Author: Armin Rigo <arigo at tunes.org>
Branch: extradoc
Changeset: r4228:b27955ff81c2
Date: 2012-06-30 19:18 +0200
http://bitbucket.org/pypy/extradoc/changeset/b27955ff81c2/

Log:	in-progress

diff --git a/talk/ep2012/stm/stm.txt b/talk/ep2012/stm/stm.txt
--- a/talk/ep2012/stm/stm.txt
+++ b/talk/ep2012/stm/stm.txt
@@ -5,7 +5,7 @@
 
   Python is slow-ish, by some factor N
 
-  (Python / other lang) ~= N ~= const
+  (Python / other lang) ~= N ~= constant over time
 
   CPU speed used to grow exponentially, but no longer
 
@@ -28,11 +28,12 @@
        and exchanging data between them.
 
        Yes, which is fine.  For some problems it is the "correct"
-       solution (separation for security, etc.).  But for some other
-       problems it doesn't apply or at least not easily.  Imagine a
-       Python without GC.  You can of course handle manually allocating
-       and freeing objects, like in C++.  But you're missing a vast
-       simplification that you get for free in Python.
+       solution (highly independent computations, separation for
+       security, etc.).  But for some other problems it doesn't apply or
+       at least not easily.  Imagine a Python without GC.  You can of
+       course handle manually allocating and freeing objects, like in
+       C++.  But you're missing a vast simplification that you get for
+       free in Python.
 
 
 This presentation is not about removing the GIL
@@ -101,13 +102,128 @@
 more years before we can assume that every CPU out there has it?
 
 In the meantime there seem to be no move from the CPython core
-developers to try to implement STM.  It would be a major undertaking.
+developers to try to implement STM.  It would also be a major undertaking.
 
-So the future looks to me like: (CPython / other lang) will go down
-exponentially until the point, in 10-20 years, where HTM is good
-enough for CPython.  A "dark age" of CPython...
+So the future looks to me like this:
 
+* option 1: (CPython / other lang) will go down exponentially until the
+  point, in 10-20 years, where HTM is good enough for CPython.  A "dark
+  age" of CPython, speed-wise...
 
-Transactional Memory
---------------------
+* option 2: to use HTM anyway, everyone will have to write (and debug)
+  their Python programs using threads.  That's a "dark age" of the
+  high-level Python language...
 
+
+Summary
+-------
+
+* "Transactional Memory" is the first technique that seems to work
+  for multi-core Python programs
+
+* Can be implemented in software (STM), but is slow (and unlikely on CPython)
+
+* In the next few years, hardware support (HTM) will show up
+
+* Either programmed with threads, or with much easier models based on longer
+  transactions
+
+* But capacity limitations of HTM make it unlikely to support really long
+  transactions before many more years
+
+
+Technical part
+--------------
+
+Low-level
+---------
+
+Transactional Memory: a concept from databases.  A "transaction"

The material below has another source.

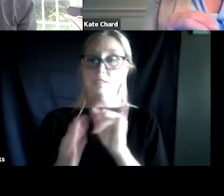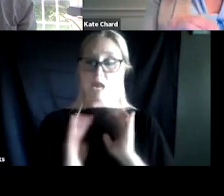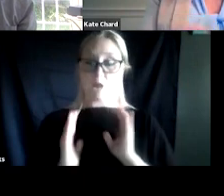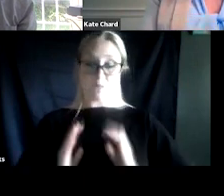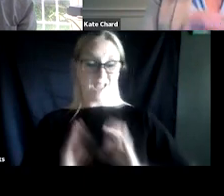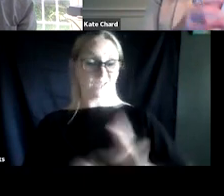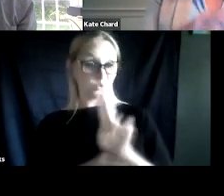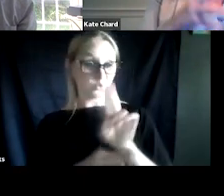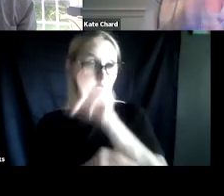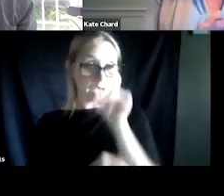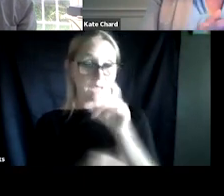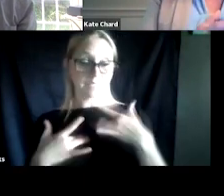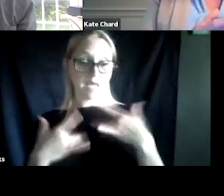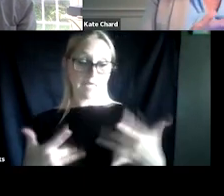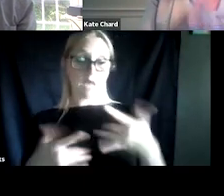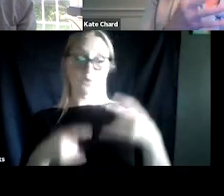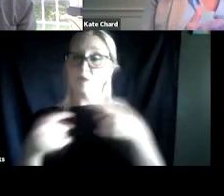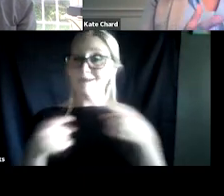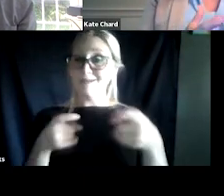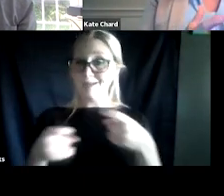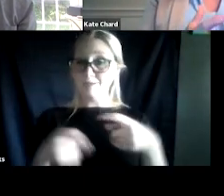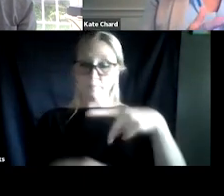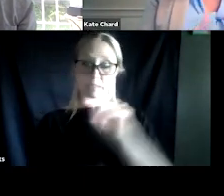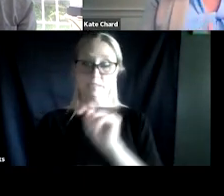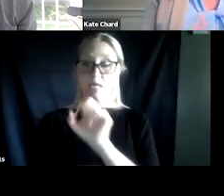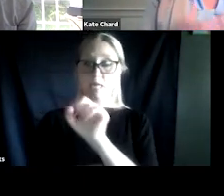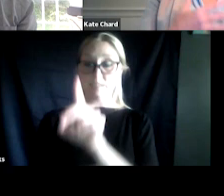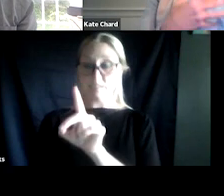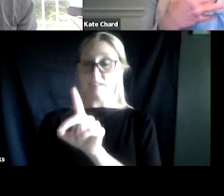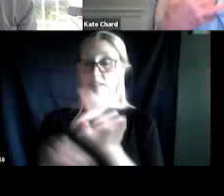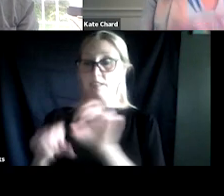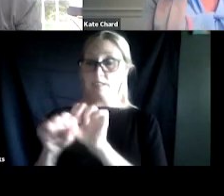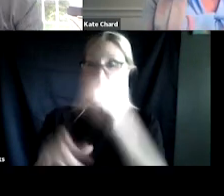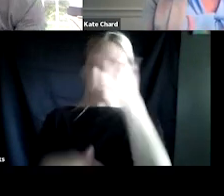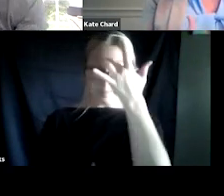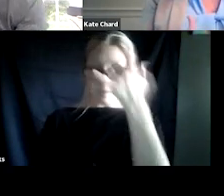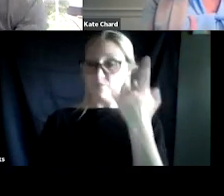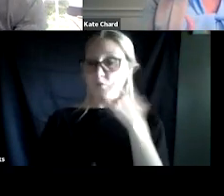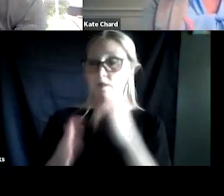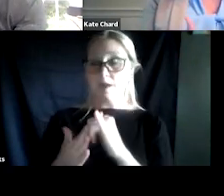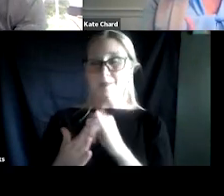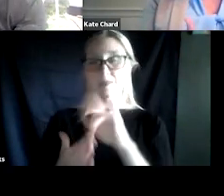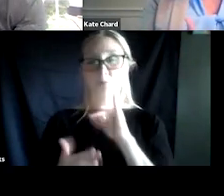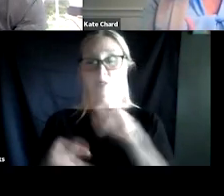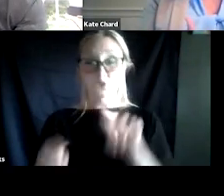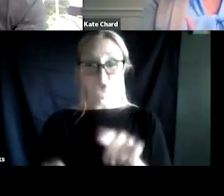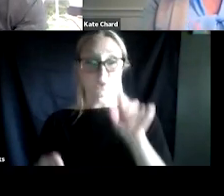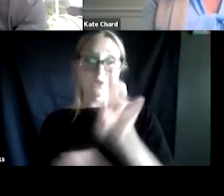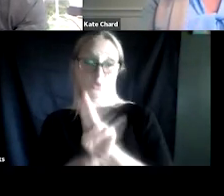because they tend to handle the PTSD symptoms for them. They tend to reduce these other problems for them,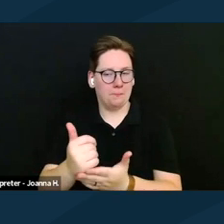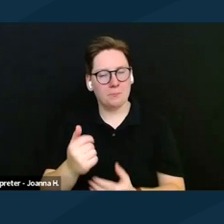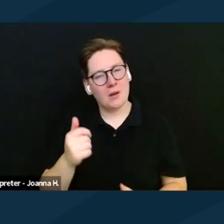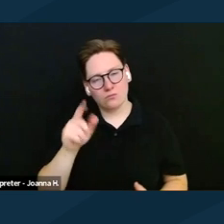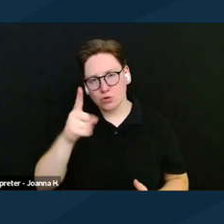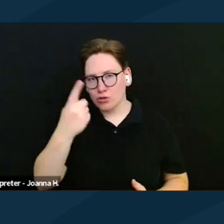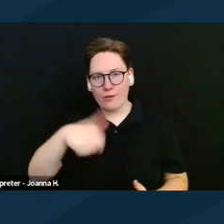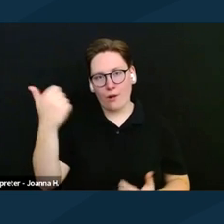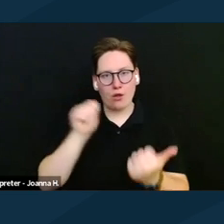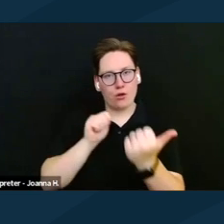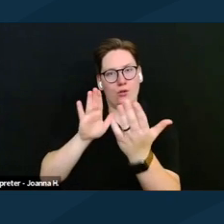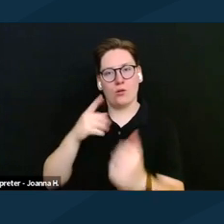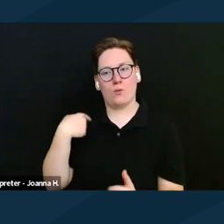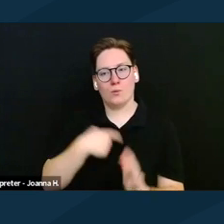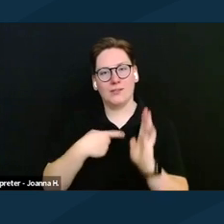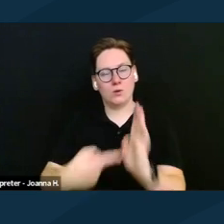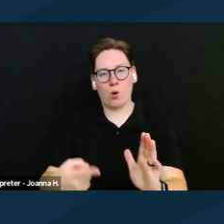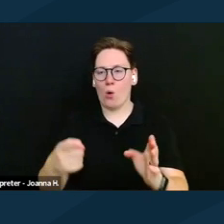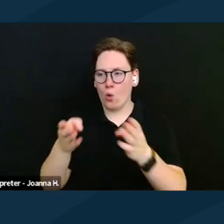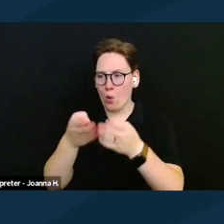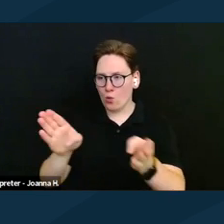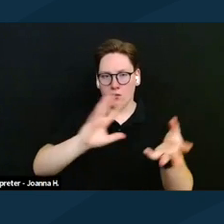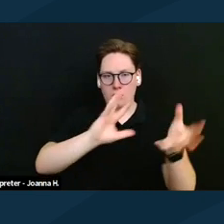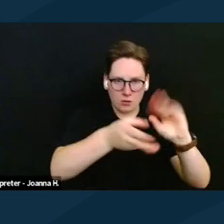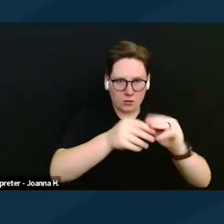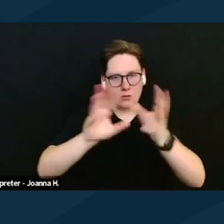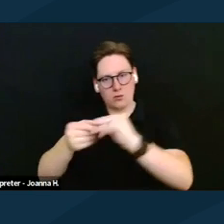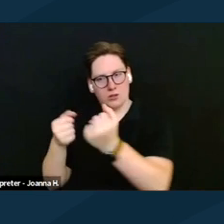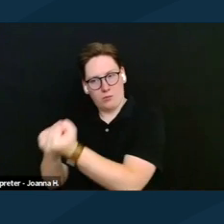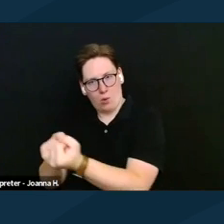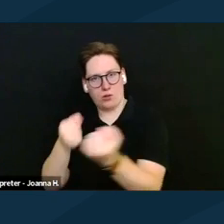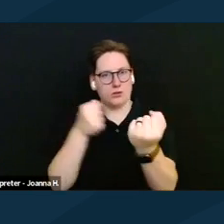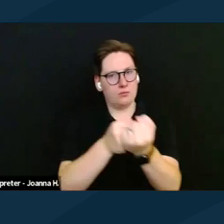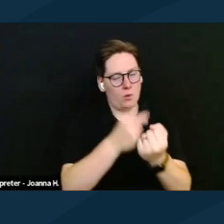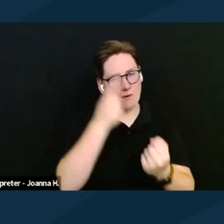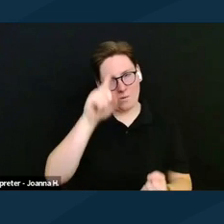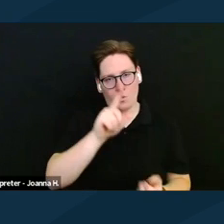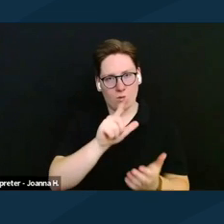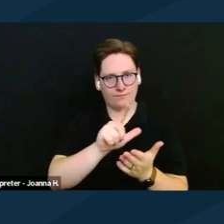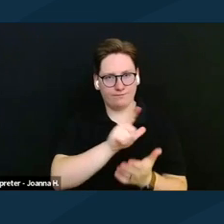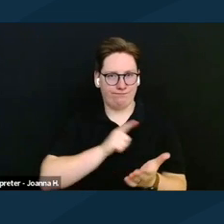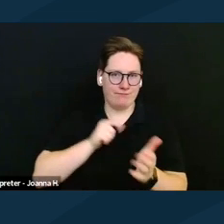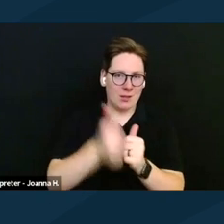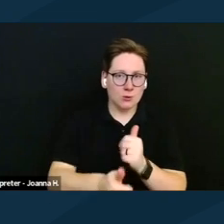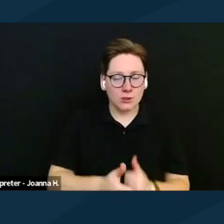the broad support for a piece of legislation. So this is something where we'll be working with Senate,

+is done with these steps:
+
+- start the transaction
+- do some number of reads and writes
+- try to commit the transaction
+
+Multiple sources can independently perform transactions on the same
+database.  The reads and writes see and update the database as it was at
+the start of the transaction.  The final commit fails if the reads or
+writes are about data that has been changed in the meantime (by another
+transaction committing).
+
+Transactional Memory is the same, but the "transaction" is done by
+one core, and the reads and writes are about the (shared) main memory.
+
+
+Running multiple threads with the GIL:
+
+  --[XX]-----[XX]----[XX]------->
+  ------[XXX]----[XX]----[XX]--->
+
+So the idea is to have each "[XX]" block run in a transaction, where all
+cores can try to perform their own transaction on the shared main
+memory:
+
+  --[XX][XX][XX]---->
+  --[XXX][XX][XX]--->
+
+But some transactions may fail if they happen to conflict with
+transactions committed by other cores:
+
+  --[XX][XX][XX]--------->
+  --[XXX][XX**[XX][XX]--->
+
+Unlike databases, in Transactional Memory we handle failure-to-commit
+transparently: the work done so far is thrown away, but we restart the
+same transaction automatically, transparently for user.
+
+(In pypy-stm, this is implemented by a setjmp/longjmp going back to the
+point that started the transaction, forgetting all uncommitted changes
+done so far.)
+
+
+Intermediate level
+------------------
+
+thread.atomic: a new context manager (to use in a "with" statement)
+
+means "keep everything in the following block of code in one transaction"
+
+forces longer transactions
+
+with the GIL:
+
+  --[XXXXXXXXXXX]---------------[XXXXXXXX]------->
+  ---------------[XXXXXXXXXXXXX]----------------->
+
+with STM:
+
+  --[XXXXXXXXXXX][XXXXXXXX]------->
+  --[XXXXXXXXXXXXX]--------------->
+
+
+High-level
+----------
+
+Pure Python libraries like the `transaction` module, which use threads
+internally and the `thread.atomic` context manager
+
+Idea: create multiple threads, but in each thread call the user functions
+in a `thread.atomic` block
+
+So if we ask the `transaction` module to run f(1), f(2) and f(3), we get
+with the GIL:
+
+  --[run f(1)]----------[run f(3)]---->
+  ------------[run f(2)]-------------->
+
+and with STM:
+
+  --[run f(1)][run f(3)]---->
+  --[run f(2)]-------------->
+
+Note that there is no point in the case of the GIL, as the total time
+is exactly the same as just calling f(1), f(2) and f(3) in one thread.
+
+But with STM, we get what *appears* to be same effect, while *actually*
+running on multiple cores concurrently.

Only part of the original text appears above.